* **Exercise description**: Give the number of lines in the records below that hold "Detroit"; nothing else is needed.

* **Study material**:
□ □ □ □
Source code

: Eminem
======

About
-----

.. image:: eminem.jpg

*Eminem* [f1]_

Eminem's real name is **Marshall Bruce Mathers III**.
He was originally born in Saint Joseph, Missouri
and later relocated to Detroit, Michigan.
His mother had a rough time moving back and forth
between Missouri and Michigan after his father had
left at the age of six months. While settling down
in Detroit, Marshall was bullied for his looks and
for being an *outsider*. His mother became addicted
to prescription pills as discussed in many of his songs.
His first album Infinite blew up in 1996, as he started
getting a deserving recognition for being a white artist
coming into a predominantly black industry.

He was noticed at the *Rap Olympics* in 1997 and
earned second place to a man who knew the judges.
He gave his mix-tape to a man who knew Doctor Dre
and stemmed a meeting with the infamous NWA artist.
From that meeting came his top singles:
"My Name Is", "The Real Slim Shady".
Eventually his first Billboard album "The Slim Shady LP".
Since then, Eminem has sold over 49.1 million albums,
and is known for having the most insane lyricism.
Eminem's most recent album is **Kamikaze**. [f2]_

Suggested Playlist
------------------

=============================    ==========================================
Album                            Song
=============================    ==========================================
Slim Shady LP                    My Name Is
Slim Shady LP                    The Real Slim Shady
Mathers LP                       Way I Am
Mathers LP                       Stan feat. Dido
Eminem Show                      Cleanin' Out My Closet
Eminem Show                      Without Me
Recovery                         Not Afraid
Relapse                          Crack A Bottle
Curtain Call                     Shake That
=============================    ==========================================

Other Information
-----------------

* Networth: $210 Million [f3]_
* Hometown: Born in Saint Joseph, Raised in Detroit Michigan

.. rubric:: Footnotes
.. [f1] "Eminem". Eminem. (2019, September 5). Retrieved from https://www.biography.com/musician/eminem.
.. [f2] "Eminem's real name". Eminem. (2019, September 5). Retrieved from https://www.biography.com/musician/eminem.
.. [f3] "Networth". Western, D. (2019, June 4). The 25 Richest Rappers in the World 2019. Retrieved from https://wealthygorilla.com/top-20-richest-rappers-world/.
□ □ □ □
* **Response to this task**: 3